→ EXERCISE DIRECTIONS
Could you repeat the records below exactly, leaving the pictures out?

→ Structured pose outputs
☆ ☆ ☆ ☆ ☆ ☆ ☆
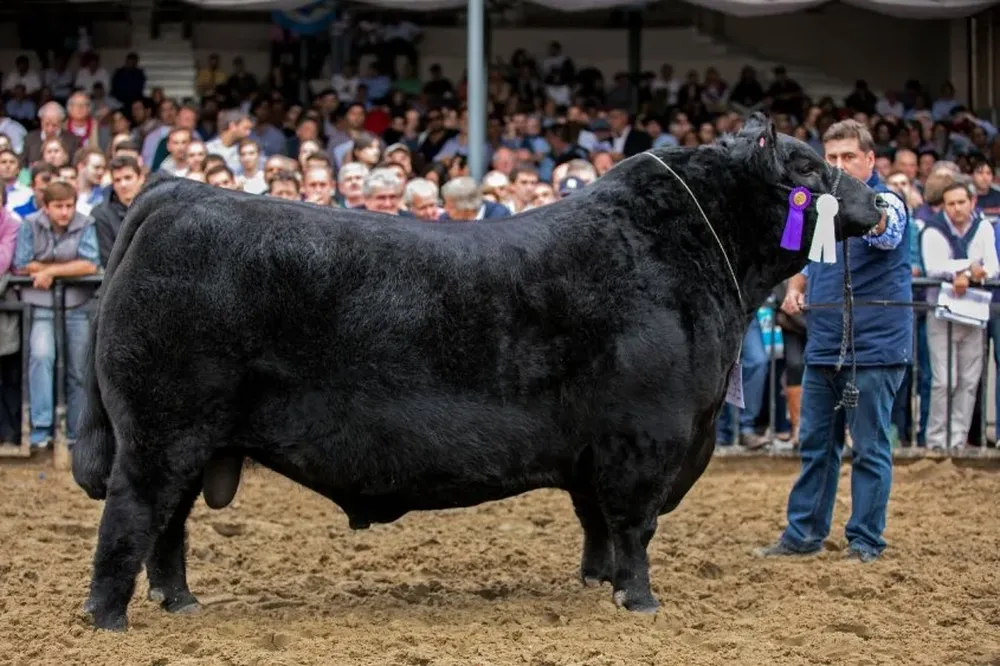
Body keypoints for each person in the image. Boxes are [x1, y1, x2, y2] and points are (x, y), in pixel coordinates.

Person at [756, 119, 911, 563]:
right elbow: (804, 258)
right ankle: (803, 534)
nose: (839, 166)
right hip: (823, 341)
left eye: (849, 157)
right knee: (816, 446)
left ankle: (864, 540)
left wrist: (858, 208)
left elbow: (887, 230)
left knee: (869, 448)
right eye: (832, 158)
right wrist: (796, 287)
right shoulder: (817, 208)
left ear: (870, 159)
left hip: (874, 347)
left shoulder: (887, 200)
☆ ☆ ☆ ☆ ☆ ☆ ☆
→ RESPONSE TO THE TASK
Body keypoints for each person in the image. Boxes are [x1, y1, x2, y2] and points are (x, y), in pixel coordinates.

Person at [756, 119, 911, 563]:
right elbow: (804, 258)
right ankle: (803, 534)
nose: (839, 166)
right hip: (823, 341)
left eye: (849, 157)
right knee: (816, 446)
left ankle: (864, 540)
left wrist: (858, 208)
left elbow: (887, 230)
left knee: (869, 448)
right eye: (832, 158)
right wrist: (796, 287)
right shoulder: (817, 208)
left ear: (870, 159)
left hip: (874, 347)
left shoulder: (887, 200)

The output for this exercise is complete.